Finding the cause of RuntimeError: Expected to mark a variable ready only once

Hurizma1003 · March 10, 2024, 12:40pm

i tried all solutions on setting static graph , unused parameters but no luck,
single gpu is running fine but getting error in multi-gpu training.

azj.n · April 17, 2024, 2:55pm

Hello, I am having the same problem with cagrad, how did you solve it?

azj.n · April 17, 2024, 3:25pm

does this work with MMDistributedDataParallel?

ptrblck · April 17, 2024, 4:23pm

I don’t know what MMDistributedDataParallel is and what the difference to DistributedDataParallel would be.

Michel-Liao · July 31, 2024, 6:30pm

Does DDP support multiple losses? It seems like calling loss1.backward(retain_graph=True then loss2.backward() wouldn’t work because of checkpointing. I’m getting the same Runtime Error.
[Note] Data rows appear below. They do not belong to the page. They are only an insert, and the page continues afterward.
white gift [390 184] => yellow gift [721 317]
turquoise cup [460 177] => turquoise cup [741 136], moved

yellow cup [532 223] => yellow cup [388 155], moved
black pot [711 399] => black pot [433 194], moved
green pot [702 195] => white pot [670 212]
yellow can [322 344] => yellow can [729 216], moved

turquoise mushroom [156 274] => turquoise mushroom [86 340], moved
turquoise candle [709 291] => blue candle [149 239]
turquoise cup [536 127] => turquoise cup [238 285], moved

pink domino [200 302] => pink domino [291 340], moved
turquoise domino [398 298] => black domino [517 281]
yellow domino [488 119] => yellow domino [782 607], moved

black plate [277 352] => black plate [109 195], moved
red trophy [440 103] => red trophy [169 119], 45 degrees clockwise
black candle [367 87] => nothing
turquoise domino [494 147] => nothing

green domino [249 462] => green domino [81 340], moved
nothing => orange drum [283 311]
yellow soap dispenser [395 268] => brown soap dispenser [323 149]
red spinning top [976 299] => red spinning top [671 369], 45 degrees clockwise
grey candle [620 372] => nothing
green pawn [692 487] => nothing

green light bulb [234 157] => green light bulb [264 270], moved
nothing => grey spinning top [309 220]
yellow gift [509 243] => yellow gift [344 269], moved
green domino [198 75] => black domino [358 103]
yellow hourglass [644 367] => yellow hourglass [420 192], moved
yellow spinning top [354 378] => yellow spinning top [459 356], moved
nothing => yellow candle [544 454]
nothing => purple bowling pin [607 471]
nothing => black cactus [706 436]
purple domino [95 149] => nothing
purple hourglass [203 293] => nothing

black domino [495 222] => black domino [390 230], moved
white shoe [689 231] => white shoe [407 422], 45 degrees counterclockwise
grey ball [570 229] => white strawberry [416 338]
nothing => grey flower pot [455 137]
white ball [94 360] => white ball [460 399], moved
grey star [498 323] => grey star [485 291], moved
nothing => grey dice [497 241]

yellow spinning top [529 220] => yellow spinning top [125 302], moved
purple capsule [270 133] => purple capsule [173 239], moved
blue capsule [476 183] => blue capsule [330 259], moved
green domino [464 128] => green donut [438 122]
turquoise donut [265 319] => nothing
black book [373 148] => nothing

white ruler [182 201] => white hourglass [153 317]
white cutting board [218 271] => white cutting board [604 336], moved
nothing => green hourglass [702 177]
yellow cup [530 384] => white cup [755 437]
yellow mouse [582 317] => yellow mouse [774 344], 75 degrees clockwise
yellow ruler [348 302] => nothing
tengerye · December 28, 2024, 7:04pm

I encounter the same issue using Accelerate library from huggingface. Could someone illustrates the root cause of this issue please?

Why would an unused parameter cause the problem only with DDP?

ptrblck · December 28, 2024, 9:16pm

DDP reduces the gradients of all ranks during the backward pass and is thus expecting to use valid .grad attributes of all properly registered parameters.